Rewrite the lines from the first one through the line that contains "list [177, 683, 1181, 695]", changing "document" to "page" and leaving everything else unchanged. Leave the pictures out of your answer.

-- Start --

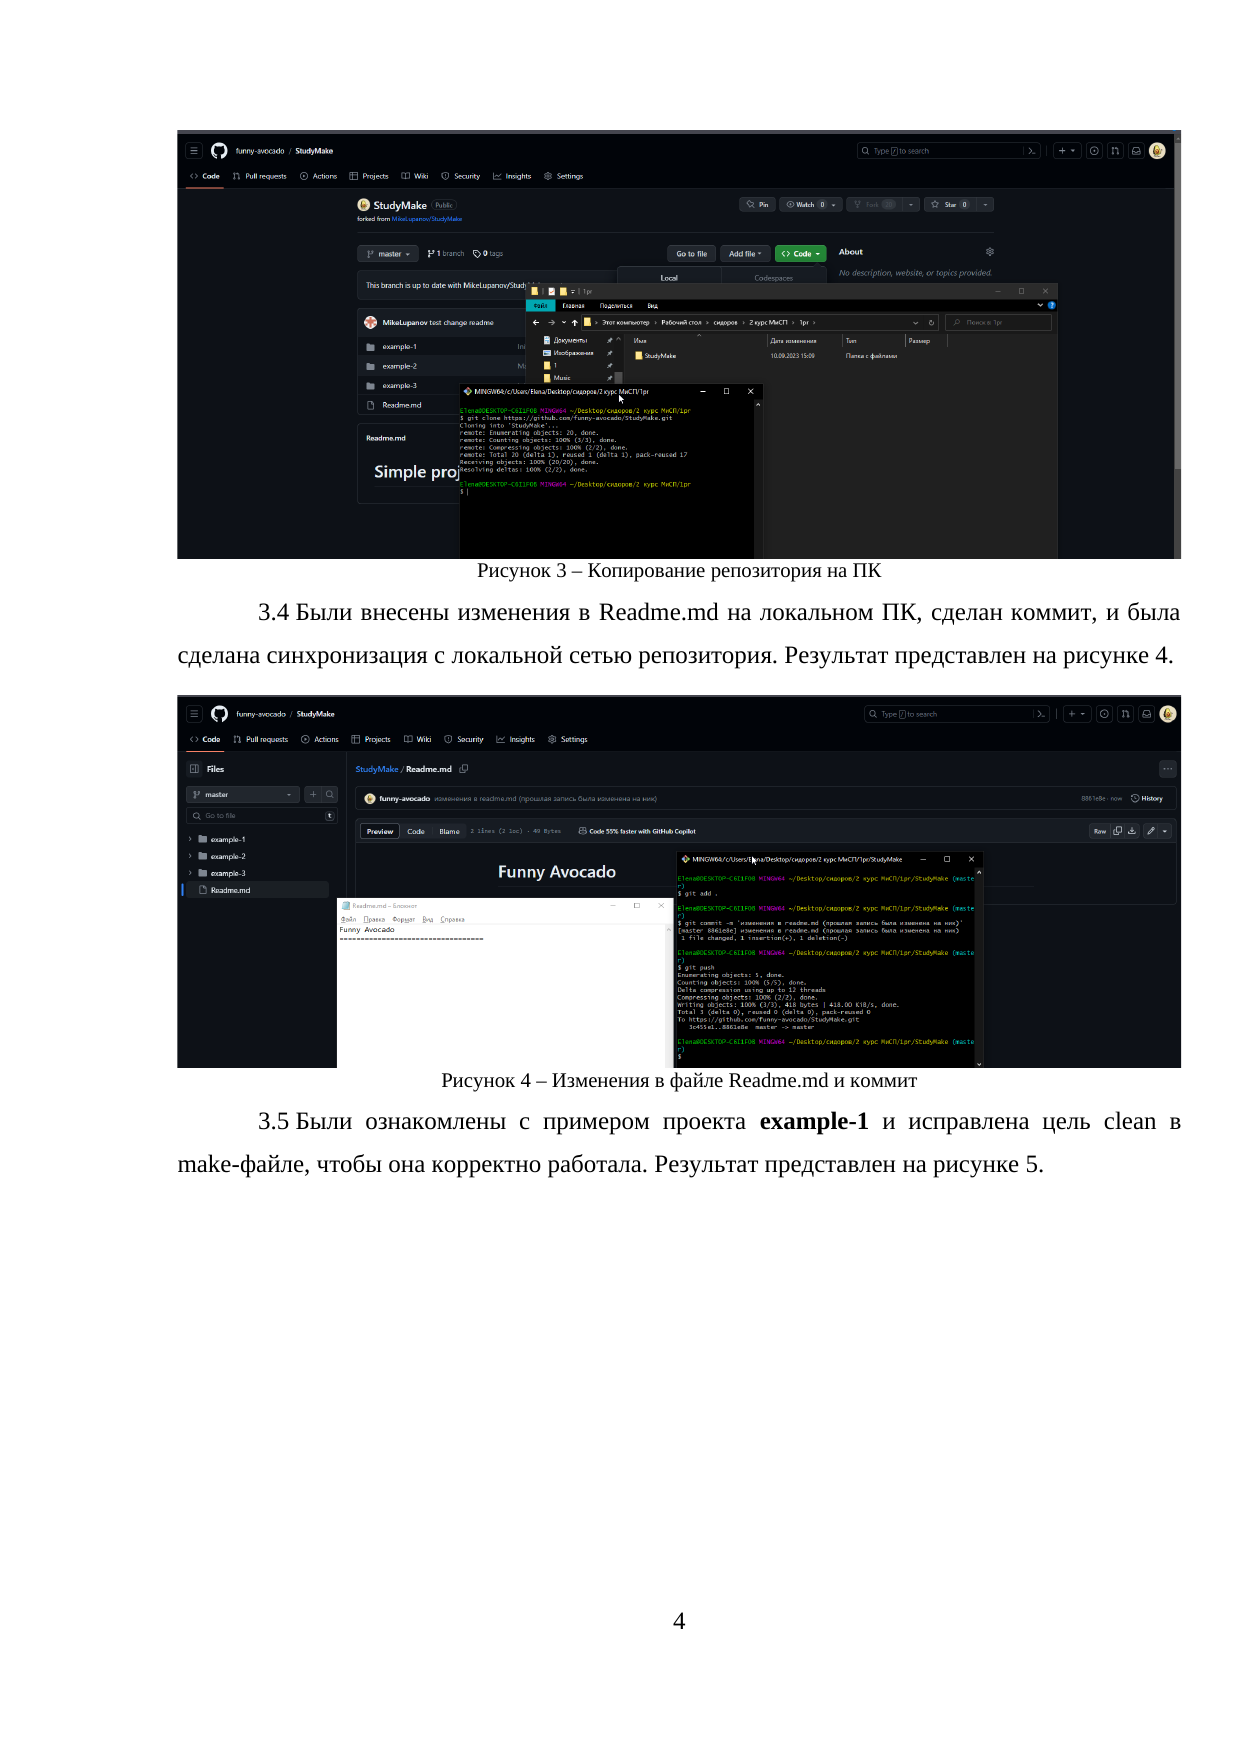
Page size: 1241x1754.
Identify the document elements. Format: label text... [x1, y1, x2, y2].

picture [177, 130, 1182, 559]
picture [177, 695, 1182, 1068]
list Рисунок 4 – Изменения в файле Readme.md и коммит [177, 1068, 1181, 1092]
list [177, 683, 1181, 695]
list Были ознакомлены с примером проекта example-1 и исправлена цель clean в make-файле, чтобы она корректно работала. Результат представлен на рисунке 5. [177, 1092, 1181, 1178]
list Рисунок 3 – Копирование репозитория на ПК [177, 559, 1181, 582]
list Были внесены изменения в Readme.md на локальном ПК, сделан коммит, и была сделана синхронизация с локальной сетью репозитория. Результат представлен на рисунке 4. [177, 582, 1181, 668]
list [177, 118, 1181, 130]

-- End --

- [Reply to the task]:
Page size: 1241x1754.
Identify the page elements. Format: label text... [x1, y1, x2, y2].

picture [177, 130, 1182, 559]
picture [177, 695, 1182, 1068]
list Рисунок 4 – Изменения в файле Readme.md и коммит [177, 1068, 1181, 1092]
list [177, 683, 1181, 695]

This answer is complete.